A research team led by scientists in Singapore has found a new drug combination therapy which may help to treat common cancers.
It discovered that the use of an anti-malarial drug together with the blocking of an enzyme called Casein Kinase 1 alpha was able to effectively treat human colon and bladder tumours that were grown in laboratory mice.
The study was led by Dr Jit Kong Cheong and Professor David Virshup of the Duke-NUS Graduate Medical School Singapore.
Colon and bladder cancers contain a mutated gene known as Ras which drives 30 per cent of all human cancers. Ras uses the Casein Kinase 1 alpha enzyme to make cancer cells grow faster.
Since Ras is difficult to target with drugs, the scientists trained their eyes on the enzyme instead.
Prof Virshup said enzymes are quite easy to target with drugs.
The team discovered that since Ras and the enzyme shared a close relationship, targeting the enzyme would provide a "backdoor" to hitting the mutant Ras.

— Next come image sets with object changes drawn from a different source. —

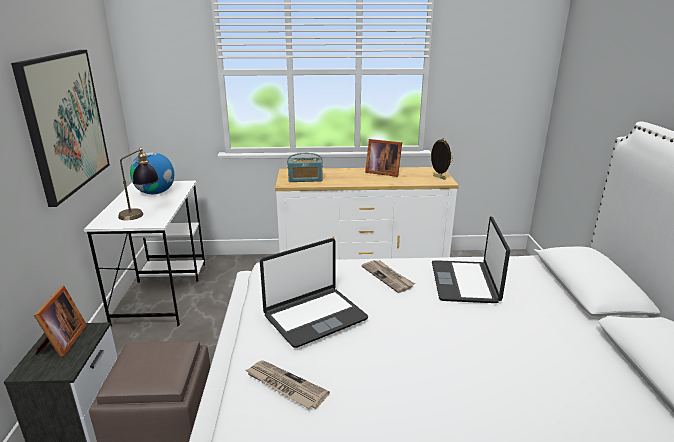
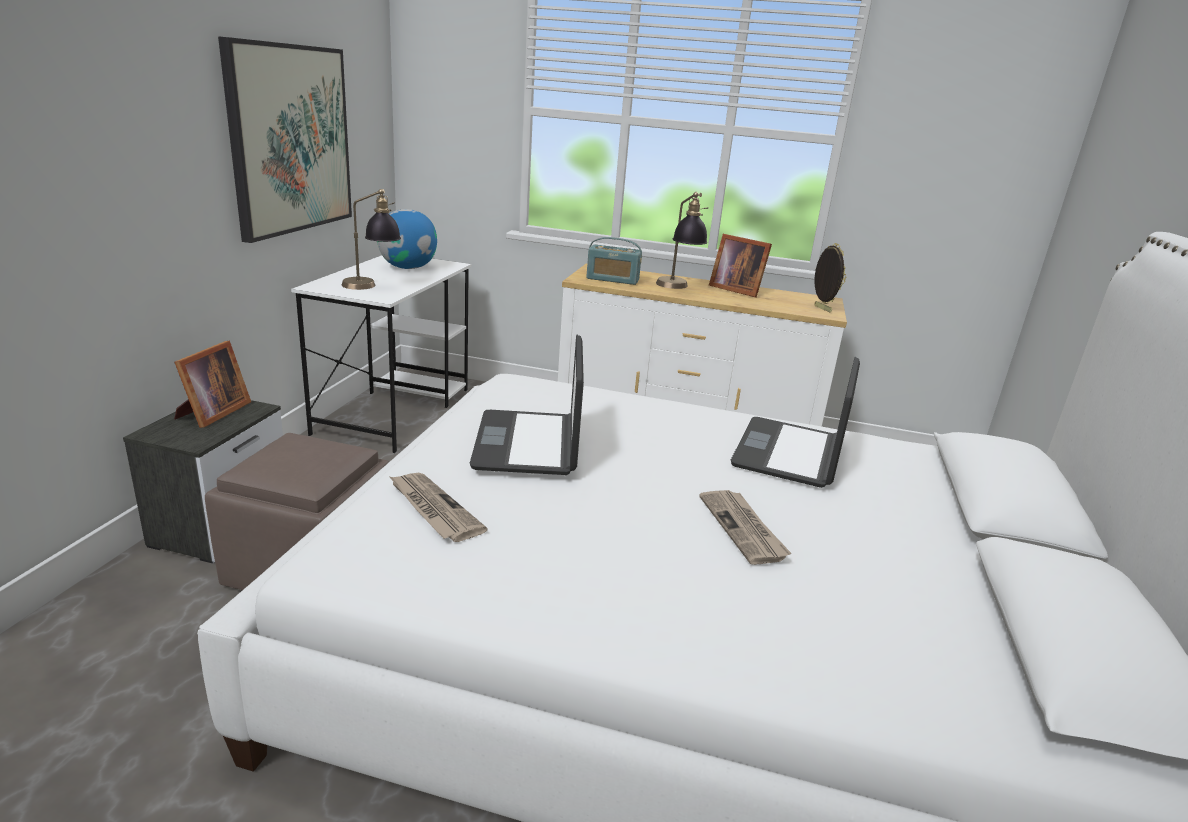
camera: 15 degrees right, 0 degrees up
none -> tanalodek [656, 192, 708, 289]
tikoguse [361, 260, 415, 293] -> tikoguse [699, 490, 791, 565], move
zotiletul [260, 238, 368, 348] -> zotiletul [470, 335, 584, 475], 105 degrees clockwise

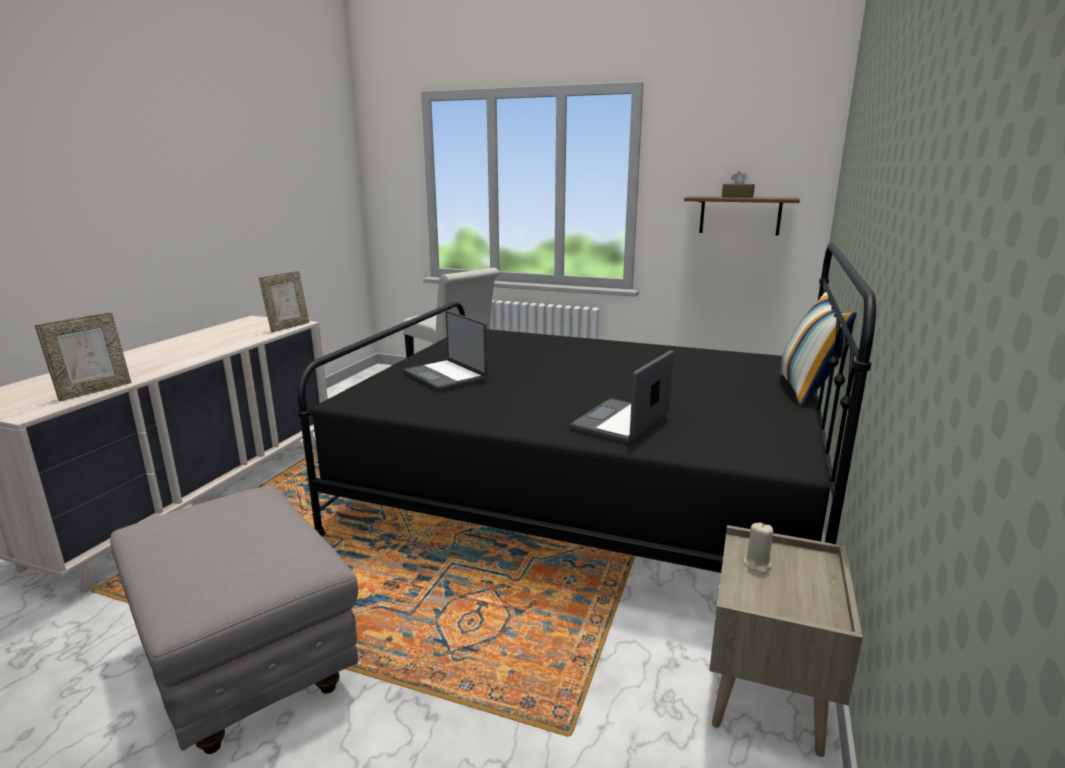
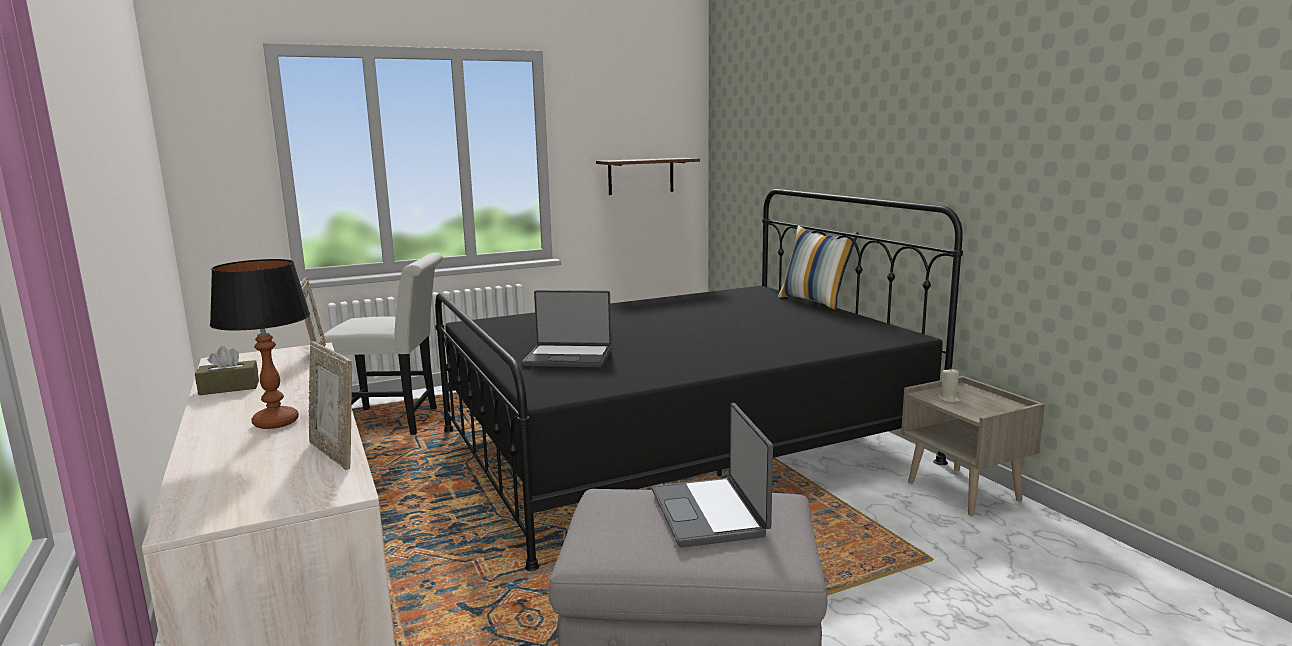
camera: 45 degrees left, 5 degrees down
none -> tanalodek [210, 259, 310, 429]
zotiletul [569, 350, 674, 444] -> zotiletul [652, 403, 773, 547], move
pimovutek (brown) [722, 171, 755, 198] -> pimovutek (brown) [195, 346, 259, 395], move
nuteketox [35, 312, 131, 401] -> nuteketox [309, 341, 352, 470], 150 degrees clockwise

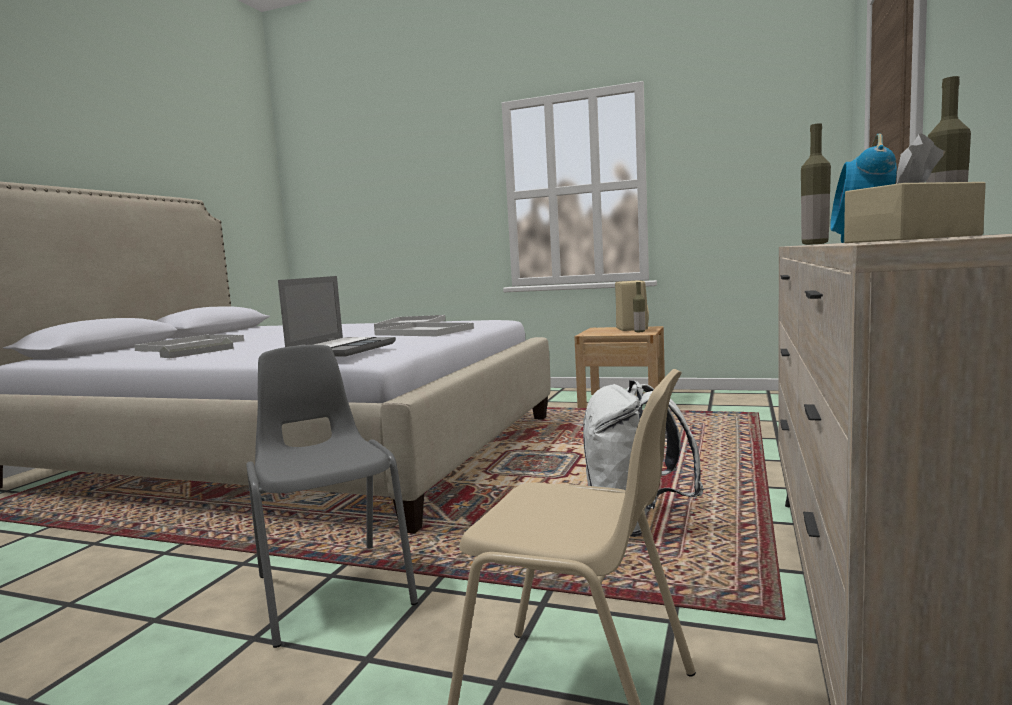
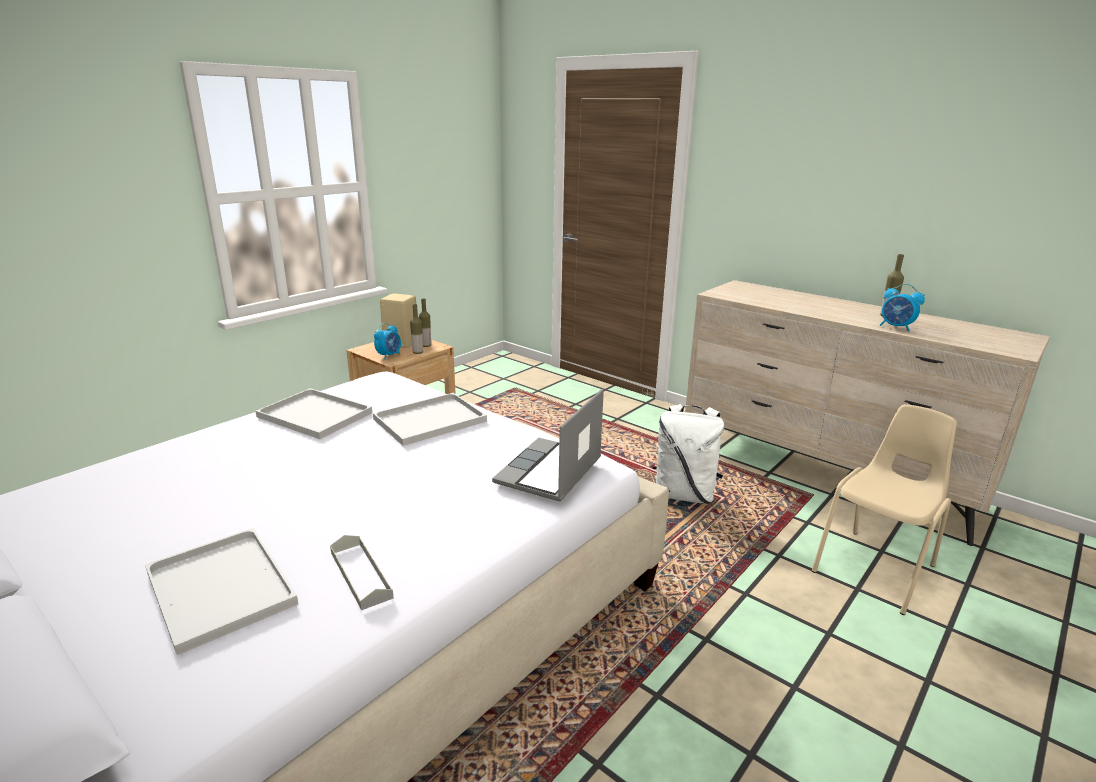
camera: 70 degrees left, 15 degrees up
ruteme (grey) [246, 345, 418, 648] -> none
pimovutek (beige) [844, 133, 986, 243] -> none
none -> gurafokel [374, 323, 401, 360]
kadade [801, 123, 831, 245] -> kadade [410, 304, 423, 354], move
zotiletul [278, 276, 396, 357] -> zotiletul [492, 389, 604, 502], 105 degrees counterclockwise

"It's almost as good as inhibiting mutant Ras," said Prof Virshup.
The study, which was supported by the Singapore National Research Foundation, was published online in The Journal of Clinical Investigation on Monday.
The combination drug therapy may also benefit patients with pancreatic cancer and some lung cancers, as the Ras gene is frequently mutated in these cancers.
According to the National Cancer Centre Singapore's website, colorectal cancer, which develops in the colon and rectum, is the most common cancer in Singapore affecting males and females. There were about 8,929 cases diagnosed from 2009 to 2013.
"Since Ras mutant cancers are very common, this therapy might be useful for many patients," said Prof Virshup. "Of course, this will take time to do it carefully and right."